Included in the seminal Fifth Impressionist Exhibition that took place in 1880, Camille Pissarro’s Femme lavant une casserole encapsulates the quintessential Impressionist style and subject matter of the artist’s figure paintings. As well as rustic, quotidian scenes of the rural French landscape, Pissarro frequently painted women absorbed in daily activities. Indeed, from 1879, the year that he painted the present work, Pissarro began to create a number of monumental figure studies that reflected his growing interest in the primacy of the human form within the landscape setting, a theme that would continue throughout his career. Here, a woman is framed by blossoming shrubs and flowers, bending over slightly as she washes objects in a bowl. The theme of the washerwoman had appeared frequently in Pissarro’s art from 1875 onwards, a reflection of the artist’s desire to capture rural life in his art.
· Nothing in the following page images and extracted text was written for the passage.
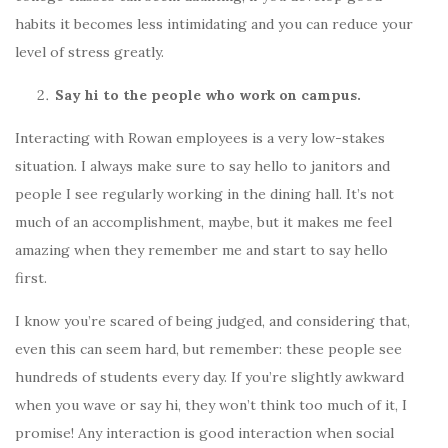
habits it becomes less intimidating and you can reduce your
level of stress greatly.
Say hi to the people who work on campus.
Interacting with Rowan employees is a very low-stakes
situation. I always make sure to say hello to janitors and
people I see regularly working in the dining hall. It’s not
much of an accomplishment, maybe, but it makes me feel
amazing when they remember me and start to say hello
first.
I know you’re scared of being judged, and considering that,
even this can seem hard, but remember: these people see
hundreds of students every day. If you’re slightly awkward
when you wave or say hi, they won’t think too much of it, I
promise! Any interaction is good interaction when social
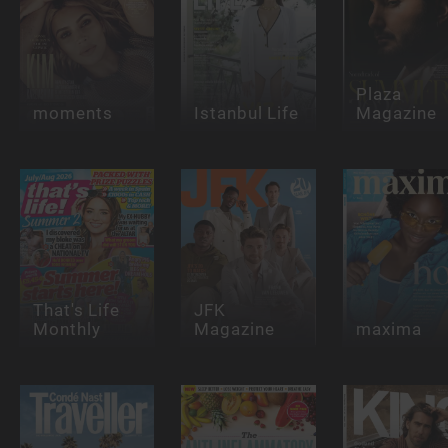
Plaza
moments
Istanbul Life
Magazine
That's Life
JFK
Monthly
Magazine
maxima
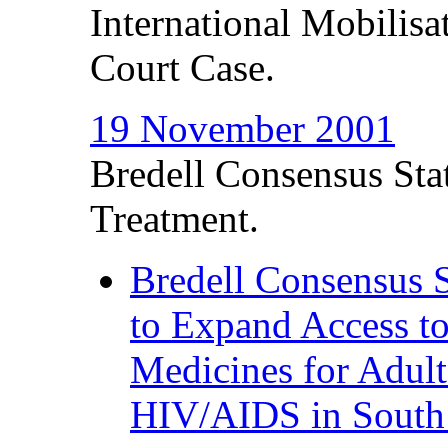
International Mobilis
Court Case.
19 November 2001
Bredell Consensus Stat
Treatment.
Bredell Consensus S
to Expand Access to
Medicines for Adult
HIV/AIDS in South 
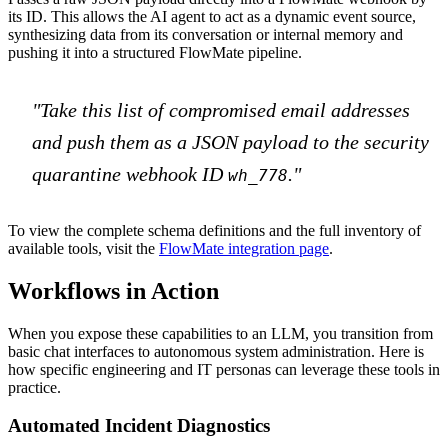
its ID. This allows the AI agent to act as a dynamic event source,
synthesizing data from its conversation or internal memory and
pushing it into a structured FlowMate pipeline.
"Take this list of compromised email addresses
and push them as a JSON payload to the security
quarantine webhook ID
."
wh_778
To view the complete schema definitions and the full inventory of
available tools, visit the
FlowMate integration page
.
Workflows in Action
When you expose these capabilities to an LLM, you transition from
basic chat interfaces to autonomous system administration. Here is
how specific engineering and IT personas can leverage these tools in
practice.
Automated Incident Diagnostics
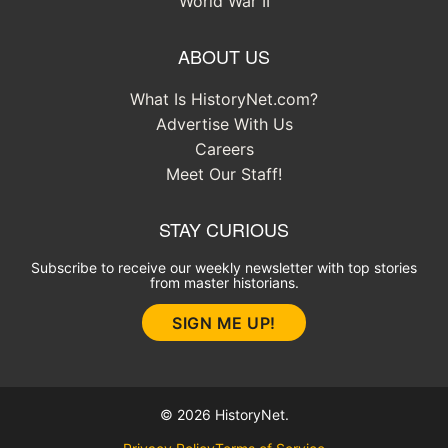
World War II
ABOUT US
What Is HistoryNet.com?
Advertise With Us
Careers
Meet Our Staff!
STAY CURIOUS
Subscribe to receive our weekly newsletter with top stories
from master historians.
SIGN ME UP!
© 2026 HistoryNet.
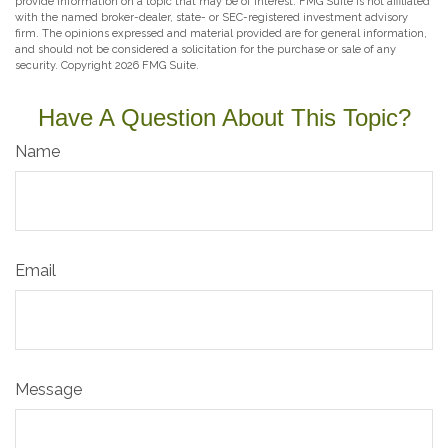
provide information on a topic that may be of interest. FMG Suite is not affiliated
with the named broker-dealer, state- or SEC-registered investment advisory
firm. The opinions expressed and material provided are for general information,
and should not be considered a solicitation for the purchase or sale of any
security. Copyright
2026 FMG Suite.
Have A Question About This Topic?
Name
Email
Message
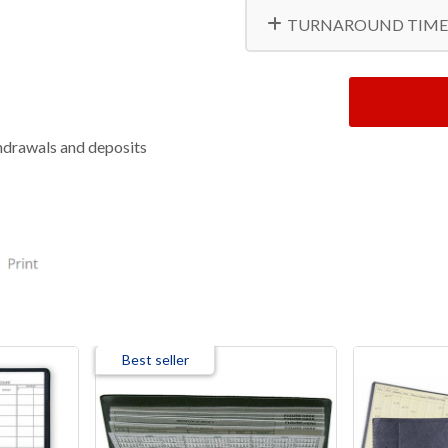
TURNAROUND TIME
thdrawals and deposits
Best seller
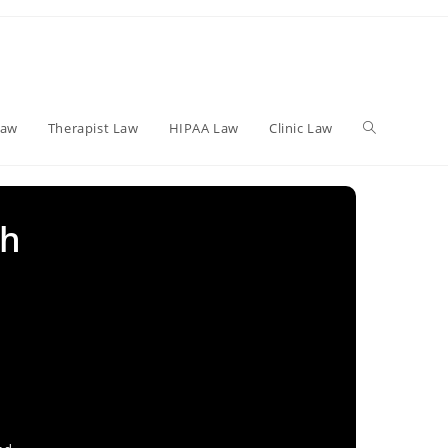
Toggle
Law
Therapist Law
HIPAA Law
Clinic Law
website
th
search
Femme lavant une casserole demonstrates the way in which Pissarro’s painterly technique changed at the end of the 1870s. Pissarro replaced his painterly, Impressionist style with small, comma-like brushstrokes that he built up in layers on the surface of the canvas. “There is little about it that is fleeting or ephemeral,” Richard Brettell has described Pissarro’s surfaces after 1879, “It is clear from the sheer multiplicity and the insistent minuteness of the strokes that the surface took a long time to create” (R. Brettell, Pissarro and Pontoise: The Painter in a Landscape, New Haven, 1990, p. 154). The painter’s artistic exchanges with Cézanne and intense collaboration with Edgar Degas and Paul Gauguin in 1879 further fueled Pissarro’s nascent concerns. Describing this moment of transition, Brettell has written: “All these interests suggest a fundamental questioning of the kind of painting normally associated with Impressionism, the plein-air sketch, and a more complicated, highly mediated relationship with 'reality' than a simply optical one” (ibid., p. 184).
Paul Durand-Ruel acquired Femme lavant une casserole directly from Pissarro in 1881, before selling it, a few years later, to one of the leading Impressionist collectors of the time, the Yorkshire-born Catholina Lambert Paterson, who, in 1851 left Britain for a new life in America, where he acquired a large collection of Impressionist works, including Monet’s L’Escalier.